An exact copy of each line below is needed, with no images in it.

== Task inputs ==
####################
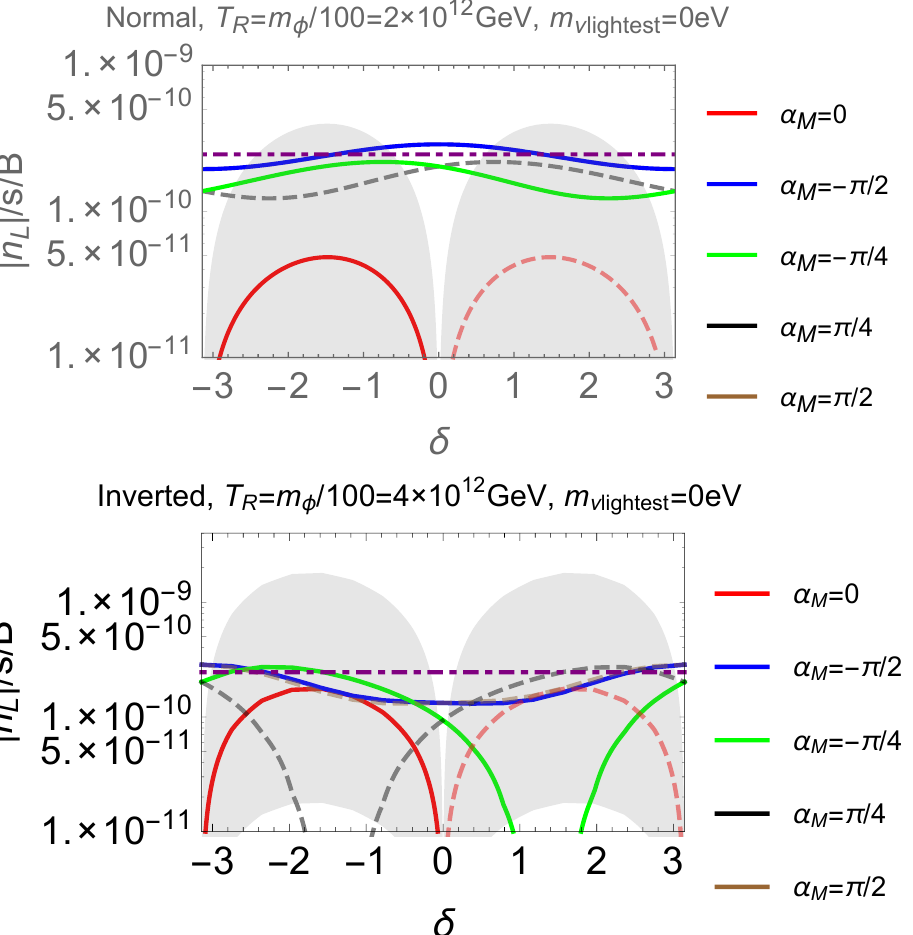
Figure 5 . Lepton asymmetry dependence on (cid:14) for in(cid:13)aton decay dominantly to Higgs boson. The uncertainty for (cid:11) M = 0 case is shown in the gray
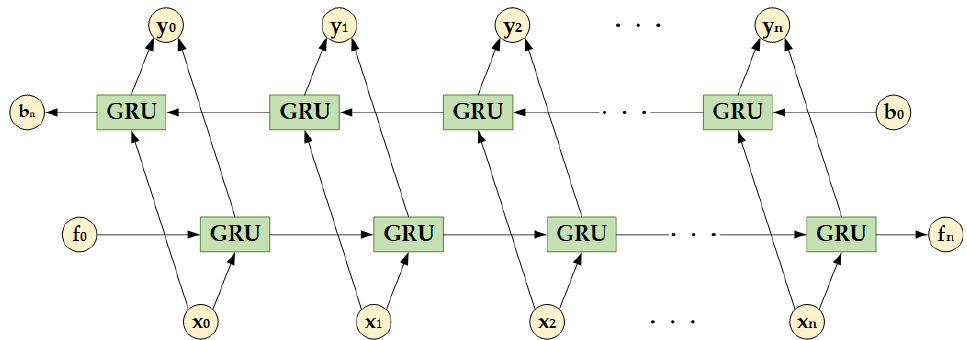
Figure 5. Network structure of BiGRU.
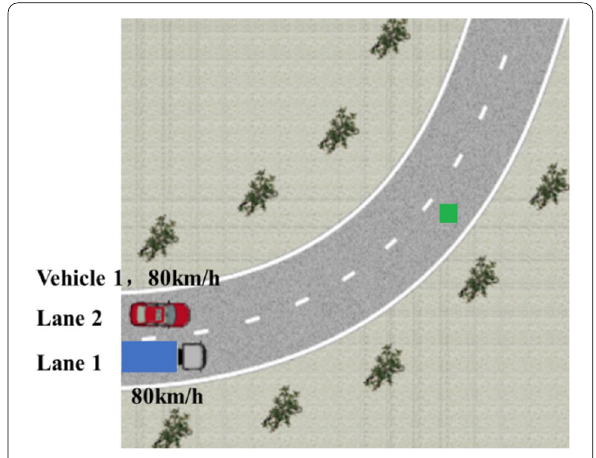
Figure 9 Vehicles and obstacle in Scenario 2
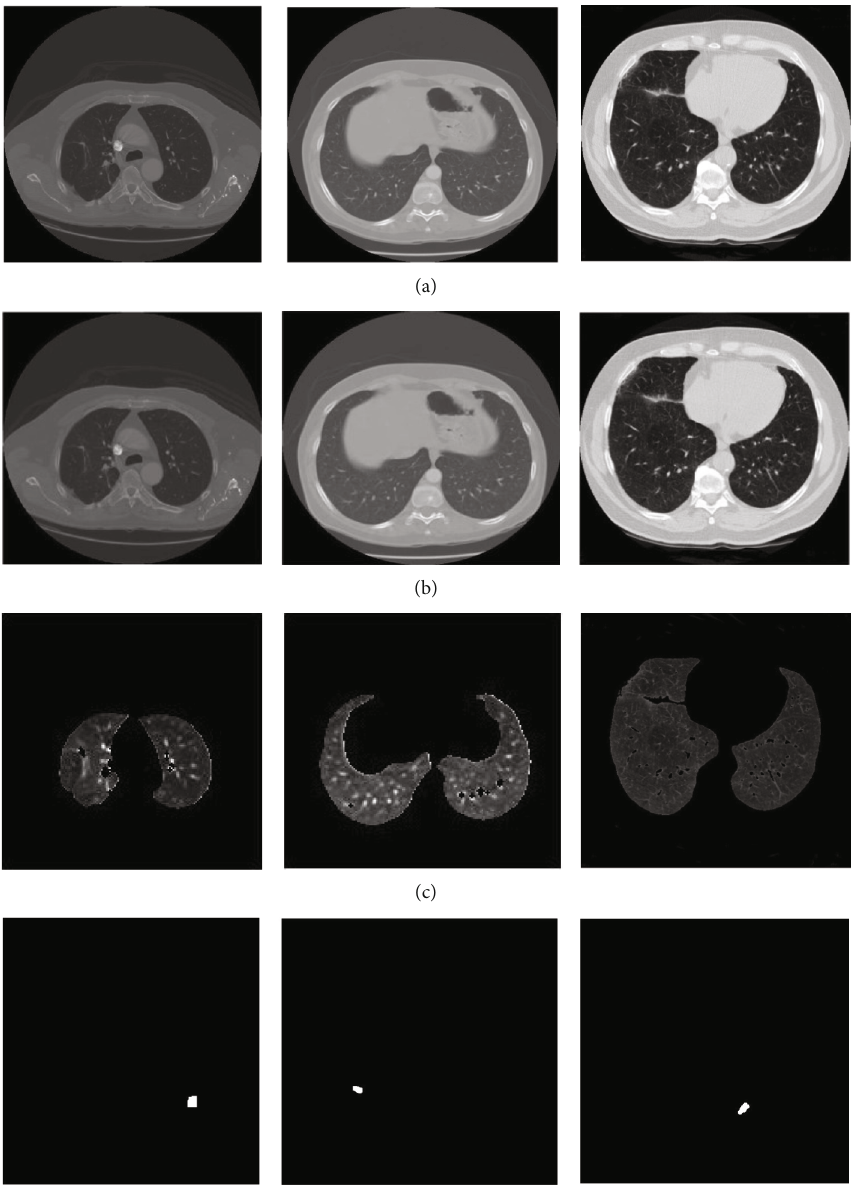
Figure 2: Segmentation results of the proposed method: (a) input images, (b) preprocessed images, (c) lung lobes region segmentation, and (d) lung cancer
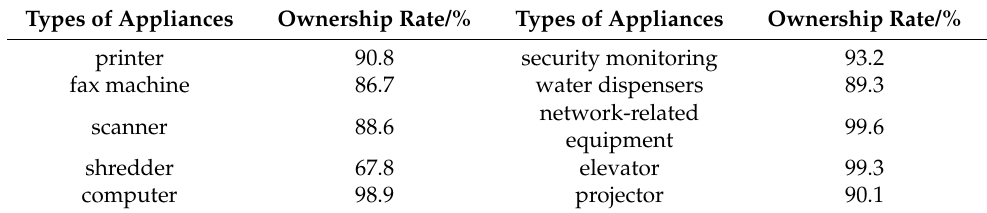
Figure 9. Probability of using different appliances at different times.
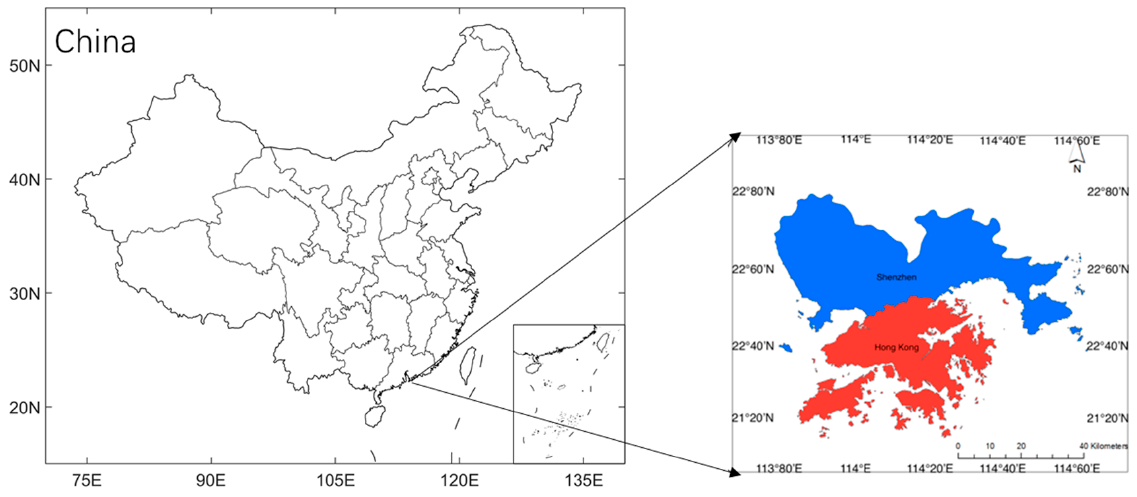
Figure 1. Study areas of Hong Kong (red) and Shenzhen (blue).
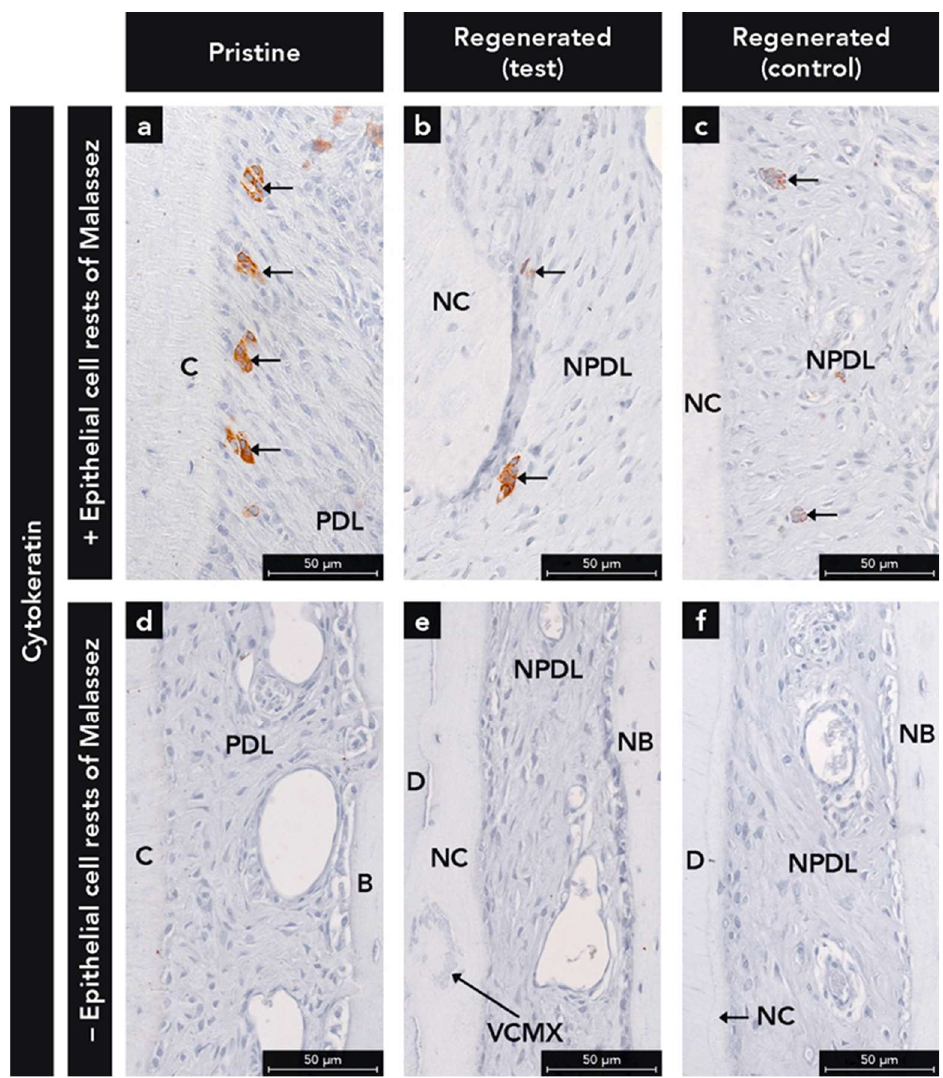
Figure 3. Micrographs demonstrating histological sections ( a – c ) with epithelial cell rests of Malassez (arrows) in periodontal ligament (PDL) and new periodontal ligament (NPDL) as demonstrated by immunostaining with the use of a pan-cytokeratin antibody and ( d – f ) without epithelial cell rests of Malassez; ( e ) Integration of the volume stable collagen matrix (VCMX) in new cementum (NC); Counterstaining: Mayer’s hematoxylin; C, cementum; D, dentin; NB, new bone.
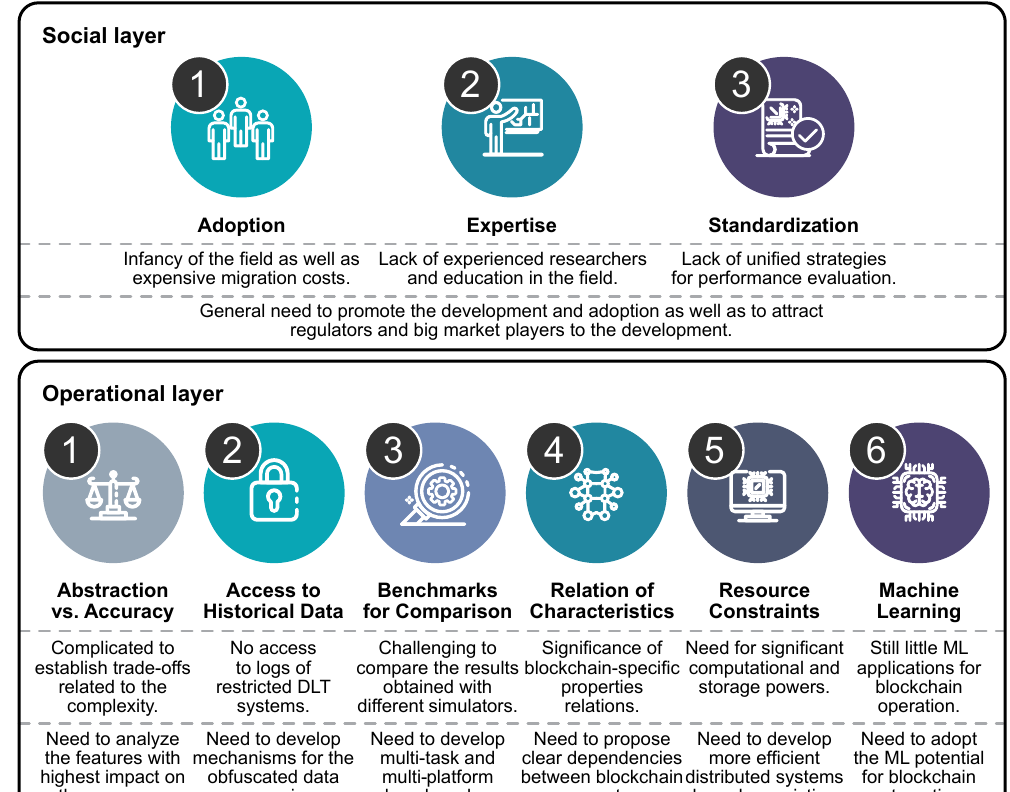
Figure 2. Challenges and perspectives of blockchain simulation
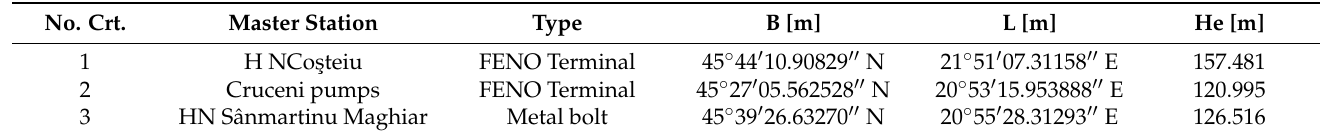
directly into the field or office (Table 1). Table 1. Master station coordinates for targets scanned in the WGS 1984 system.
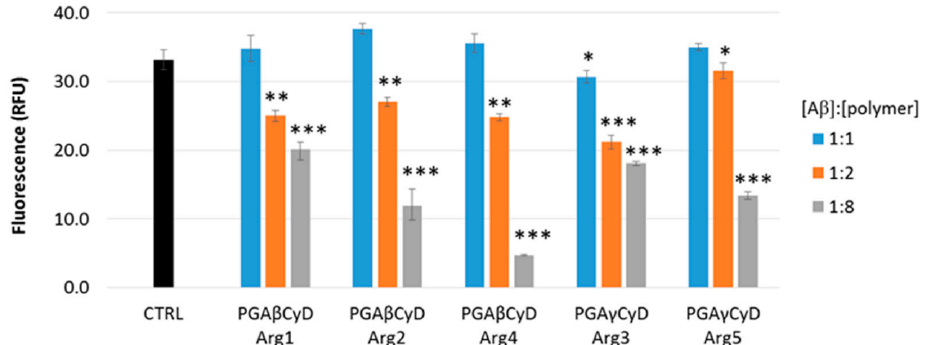
Figure 4. Maximum fluorescence gain values ( F max − F 0 ) of the samples containing A β 1-40 (20 µ M) alone (control (CTRL)) or in the presence of the PGA polymers, the (A β )/(Polymer) molar ratio ranging from 1:1 to 1:8. (* p < 0.05, ** p < 0.01, *** p < 0.001 vs. CTRL, ANOVA test).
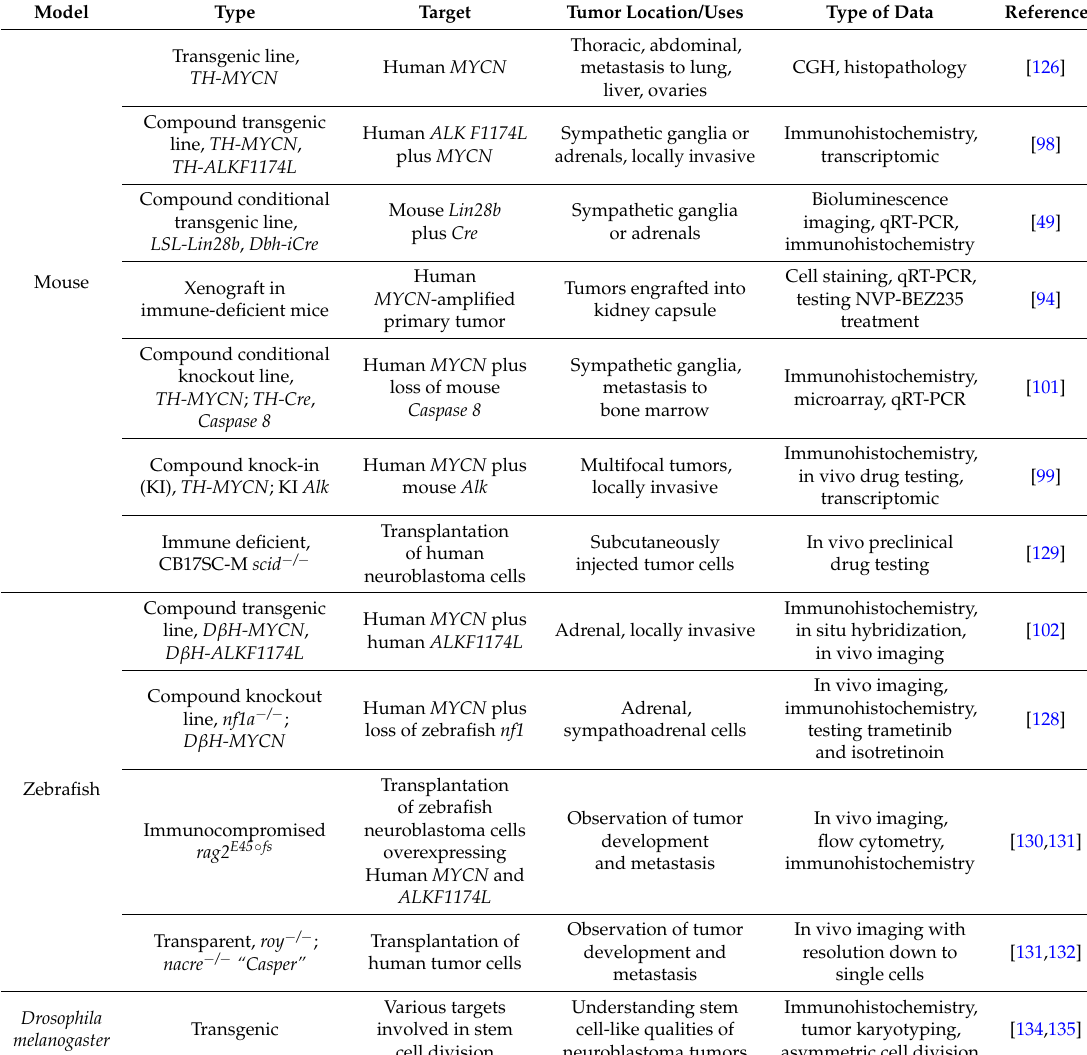
Table 3. Animal models of neuroblastoma. Table adapted from Zhu, 2016 [127], and expanded. ALK: anaplastic lymphoma kinase; CGH: comparative genomic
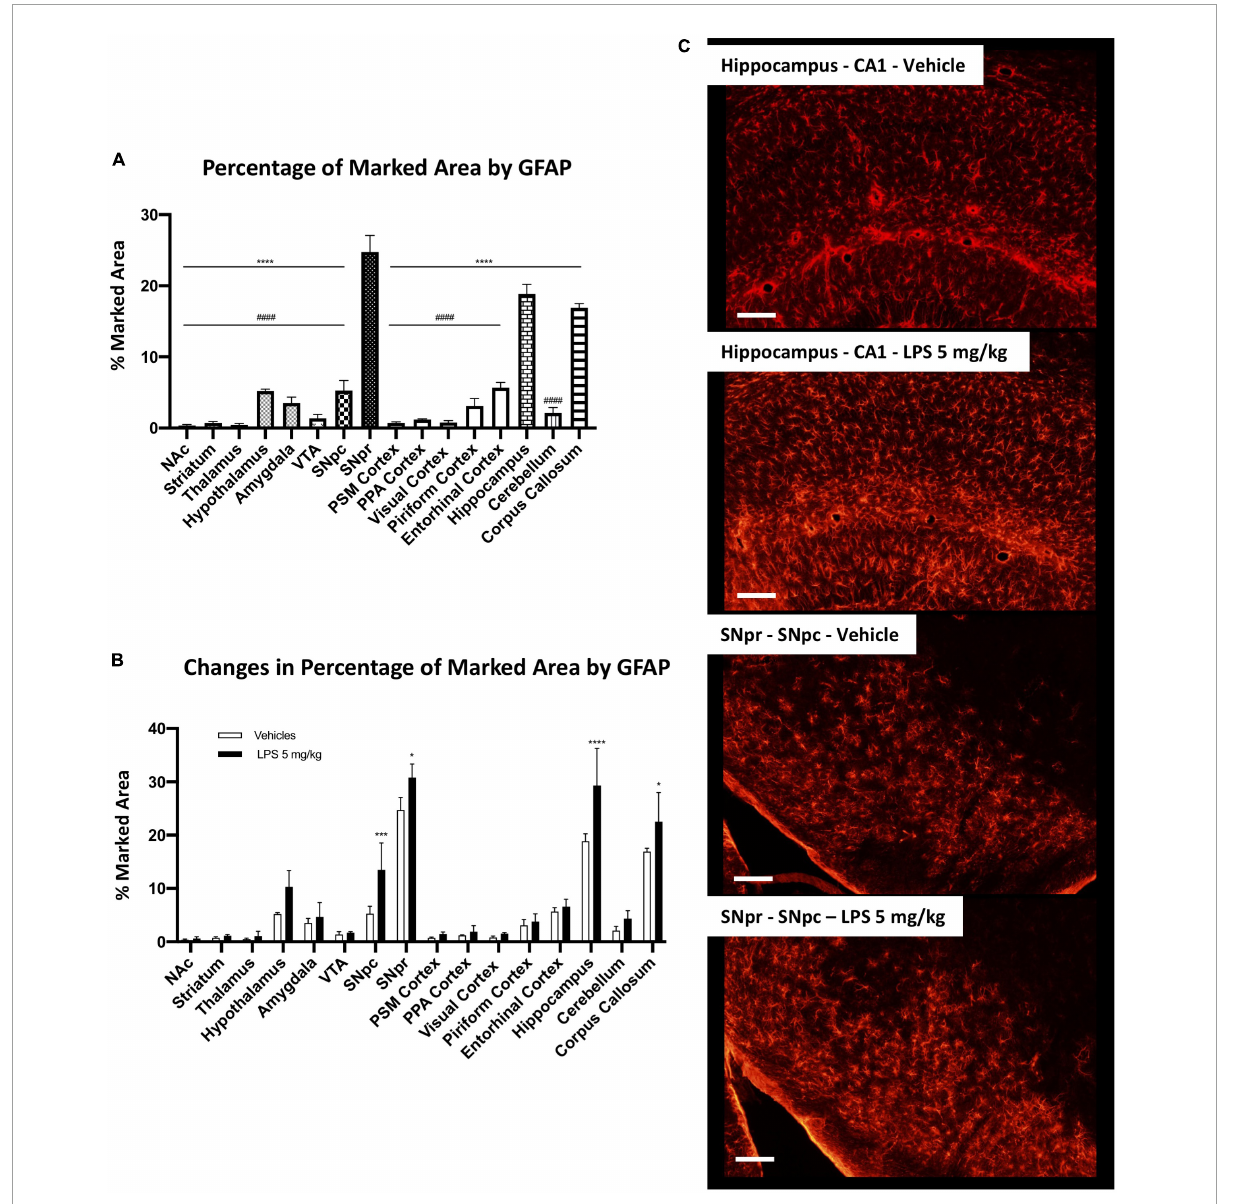
FIGURE8 Brain region-specific astrocyte distribution and activation induced by systemic LPS. (A) Percentage of the marked area by GFAP positive astrocytes in vehicles C57BL6N mice. One-way ANOVA F BrainRegions (15, 32) = 206.8, p < 0.0001, and n = 3 mice per region. Significance: (*) respect SNpr; (#) respect hippocampus and corpus callosum. Other significances are summarized in Supplementary Table 5 . (B) Percentage of the marked area by GFAP positive cells in vehicles (white columns) and LPS treated mice (black columns). Two-way ANOVA F BrainRegions (15, 64) = 100.6, p < 0.0001. F Treatment (1, 64) = 39.24, p < 0.0001. F Interaction (15, 64) = 3.406, p < 0.0003, and n = 3 mice per region. Significance: (*) respect relative vehicles. (C) Representative images of GFAP positive astrocytes in hippocampus and SNpr in vehicles and LPS treated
####################
== Solution for this exercise ==
Figure 5 . Lepton asymmetry dependence on (cid:14) for in(cid:13)aton decay dominantly to Higgs boson. The uncertainty for (cid:11) M = 0 case is shown in the gray
Figure 5. Network structure of BiGRU.
Figure 9 Vehicles and obstacle in Scenario 2
Figure 2: Segmentation results of the proposed method: (a) input images, (b) preprocessed images, (c) lung lobes region segmentation, and (d) lung cancer
Figure 9. Probability of using different appliances at different times.
Figure 1. Study areas of Hong Kong (red) and Shenzhen (blue).
Figure 3. Micrographs demonstrating histological sections ( a – c ) with epithelial cell rests of Malassez (arrows) in periodontal ligament (PDL) and new periodontal ligament (NPDL) as demonstrated by immunostaining with the use of a pan-cytokeratin antibody and ( d – f ) without epithelial cell rests of Malassez; ( e ) Integration of the volume stable collagen matrix (VCMX) in new cementum (NC); Counterstaining: Mayer’s hematoxylin; C, cementum; D, dentin; NB, new bone.
Figure 2. Challenges and perspectives of blockchain simulation
directly into the field or office (Table 1). Table 1. Master station coordinates for targets scanned in the WGS 1984 system.
Figure 4. Maximum fluorescence gain values ( F max − F 0 ) of the samples containing A β 1-40 (20 µ M) alone (control (CTRL)) or in the presence of the PGA polymers, the (A β )/(Polymer) molar ratio ranging from 1:1 to 1:8. (* p < 0.05, ** p < 0.01, *** p < 0.001 vs. CTRL, ANOVA test).
Table 3. Animal models of neuroblastoma. Table adapted from Zhu, 2016 [127], and expanded. ALK: anaplastic lymphoma kinase; CGH: comparative genomic
FIGURE8 Brain region-specific astrocyte distribution and activation induced by systemic LPS. (A) Percentage of the marked area by GFAP positive astrocytes in vehicles C57BL6N mice. One-way ANOVA F BrainRegions (15, 32) = 206.8, p < 0.0001, and n = 3 mice per region. Significance: (*) respect SNpr; (#) respect hippocampus and corpus callosum. Other significances are summarized in Supplementary Table 5 . (B) Percentage of the marked area by GFAP positive cells in vehicles (white columns) and LPS treated mice (black columns). Two-way ANOVA F BrainRegions (15, 64) = 100.6, p < 0.0001. F Treatment (1, 64) = 39.24, p < 0.0001. F Interaction (15, 64) = 3.406, p < 0.0003, and n = 3 mice per region. Significance: (*) respect relative vehicles. (C) Representative images of GFAP positive astrocytes in hippocampus and SNpr in vehicles and LPS treated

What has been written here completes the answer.